Orçamento e dívida pública
O orçamento previsto para 2025 é de R$ 2,86 bilhões, mas a cidade carrega uma dívida pública consolidada de R$ 380 milhões. A capacidade de investimento está comprometida, com:
54% do orçamento comprometido com folha de pagamento
15% de limite para investimentos
R$ 180 milhões em restos a pagar de gestões anteriores
Plano Diretor e margem esquerda
A ausência de um plano diretor atualizado para a margem esquerda do Rio Madeira representa outro desafio significativo. A região, que abriga cerca de 12 mil habitantes, carece de:
Regularização fundiária
Infraestrutura básica
Equipamentos públicos
Planejamento urbano adequado
Transporte público
O sistema de transporte público urbano apresenta deficiências crônicas:
Frota com idade média de 8 anos
Cobertura insuficiente de linhas
Apenas 35% dos pontos de ônibus com abrigo
Ausência de sistema de integração eficiente
Perspectivas e compromissos
O prefeito eleito Léo Moraes assumiu durante a campanha o compromisso de priorizar o saneamento básico e a regularização fundiária. "Vamos buscar parcerias com o governo federal e financiamentos internacionais para resolver o problema histórico do saneamento", afirmou durante seu discurso de vitória.
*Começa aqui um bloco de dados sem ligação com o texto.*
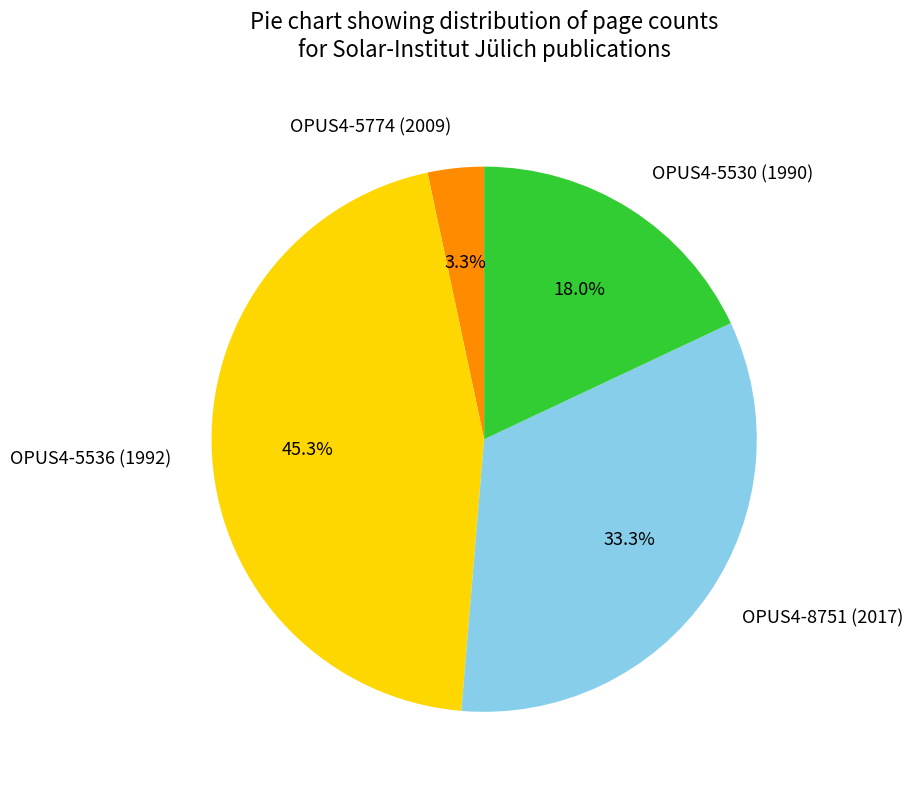

Do OPUS4-5536 (1992) and OPUS4-5530 (1990) together represent more than half of the pie?

Yes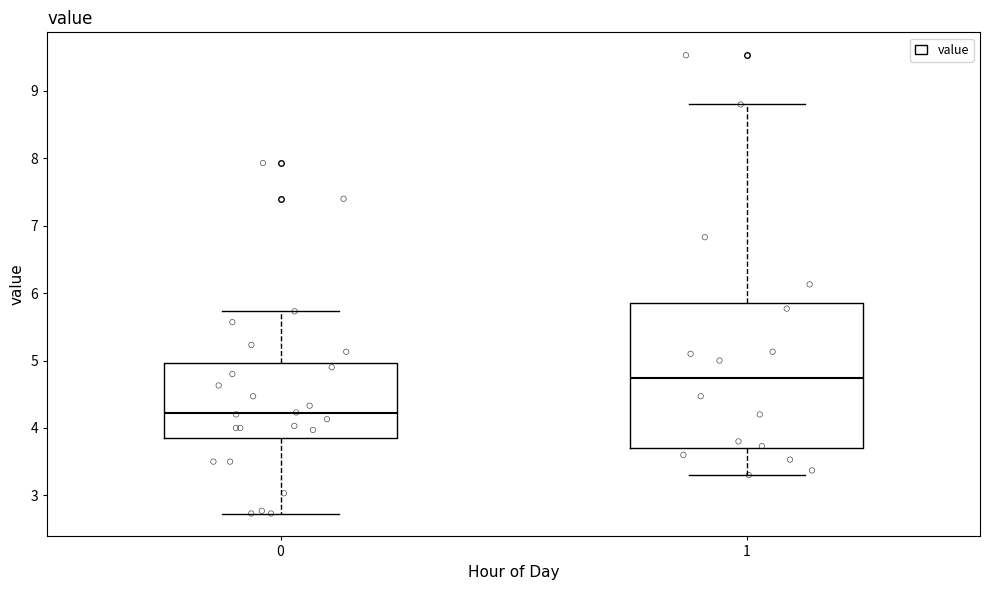

Which box has the highest median line?

1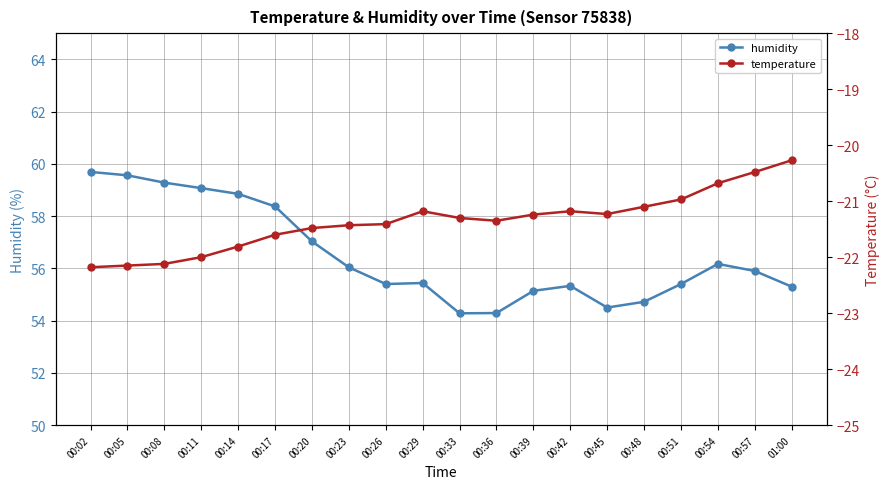

What is the label of the 10th point from the right?

00:33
Entre as promessas de campanha, destacam-se:
Ampliação da rede de esgoto para 60% até 2028
Construção de 3 novas UPAs
Implementação de sistema de transporte integrado
Regularização fundiária de 15 mil imóveis
Reforma e ampliação de 50 escolas
O polêmico contrato bilionário do lixo
Um dos maiores desafios que o prefeito eleito Léo Moraes encontrará será equacionar o polêmico contrato de coleta e destinação do lixo, avaliado em mais de R$ 2 bilhões, firmado entre a Prefeitura de Porto Velho e a empresa Eco Rondônia. O caso se transformou em um dos maiores imbrólios administrativos da história recente da capital.
Linha do Tempo do Caso
Março de 2023
Prefeitura inicia processo licitatório para contratação de empresa de coleta e destinação final de resíduos sólidos
Outubro de 2023
TCE-RO emite determinação questionando diversos pontos do processo licitatório
Órgão de controle aponta possíveis irregularidades na formação de preços e no modelo de concessão
Janeiro de 2024
Mesmo com as advertências do TCE-RO, prefeitura prossegue com o processo
Empresa Eco Rondônia é declarada vencedora do certame
Maio de 2024
Câmara Municipal aprova projeto autorizando contrato, apesar das contestações do TCE-RO
Valor previsto de pagamentos mensais: R$ 6 milhões
Contrato com duração de 30 anos
Julho de 2024
Ministério Público ingressa com Ação Civil Pública pedindo a anulação do contrato
MP e Procuradoria Geral do Estado apontam possíveis irregularidades
Realização de audiência pública para debater o contrato bilionário
Principais Pontos Contestados
Valor do Contrato: R$ 2 bilhões considerado superfaturado pelo TCE-RO
Prazo: 30 anos de duração, considerado excessivo
Modelo de Concessão: Questionamentos sobre a forma de prestação do serviço
Formação de Preços: Inconsistências na planilha de custos
Ausência de Estudos: Falta de análises técnicas aprofundadas sobre impacto financeiro
Impacto para a próxima gestão
O novo prefeito Léo Moraes terá que lidar com um contrato que:
Compromete significativa parcela do orçamento municipal
Está sob contestação judicial
Possui questionamentos dos órgãos de controle
Pode gerar passivos jurídicos e financeiros para o município
A situação é especialmente delicada porque o contrato representa um comprometimento de longo prazo das finanças municipais, podendo afetar a capacidade de investimento em outras áreas prioritárias como saúde, educação e infraestrutura.
O novo gestor terá pela frente o desafio de administrar uma cidade que, apesar de ser a capital do estado, ainda luta para garantir serviços básicos à população. A capacidade de articulação política e de captação de recursos será fundamental para viabilizar as transformações necessárias.